冨田:「いいのかな、これで?」っていう(笑)。僕らとしては、ポポが活躍しているので、ロケ中から「尺も結構埋まってきてるな」と確信しているんですけど、タレントさんにしてみたら「何もやってないんだけど、尺ちゃんと埋まってるの?」と不安になる、というズレですよね。

 あと、大悟さんの「全然手応えない番組」ってきっと褒め言葉だと思うんですよ。「この番組らしさが出てるんちゃうか」ということなのかなと。

――『ヤギと大悟』の企画書をテレビ東京に持っていった際、「これは“テレ東らしさ”が詰まってますね」と言われたというエピソードも聞きました。そこは、やっぱり局を意識されて企画書を作ったんですか?
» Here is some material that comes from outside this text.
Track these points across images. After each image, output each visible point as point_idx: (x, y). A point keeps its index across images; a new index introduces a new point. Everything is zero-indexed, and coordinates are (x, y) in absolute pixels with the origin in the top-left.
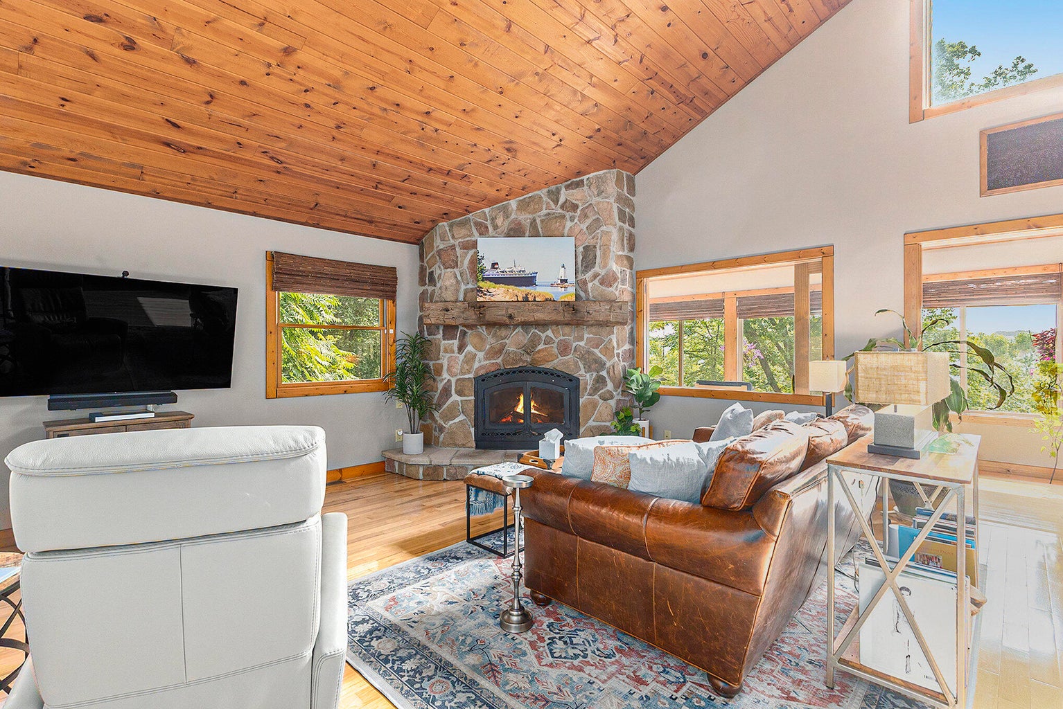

冨田:やっぱり、局ごとのカラーはありますし、この番組に関してはテレ東が合うというのはありましたね。逆に、「ほかの局で採用されたとして、どんな感じになるんだろう……?」って、ちょっと1回考える感じです。

ナレーションとアテレコを入れず、ロケハンをしない理由

――『ヤギと大悟』のような番組だと、動物にアテレコをつけたり、そういう演出をバラエティはやりがちじゃないですか。でも、『ヤギと大悟』はアテレコがありません。それだけじゃなく、ナレーションもないですよね。そこに、どういう意図があるのでしょうか?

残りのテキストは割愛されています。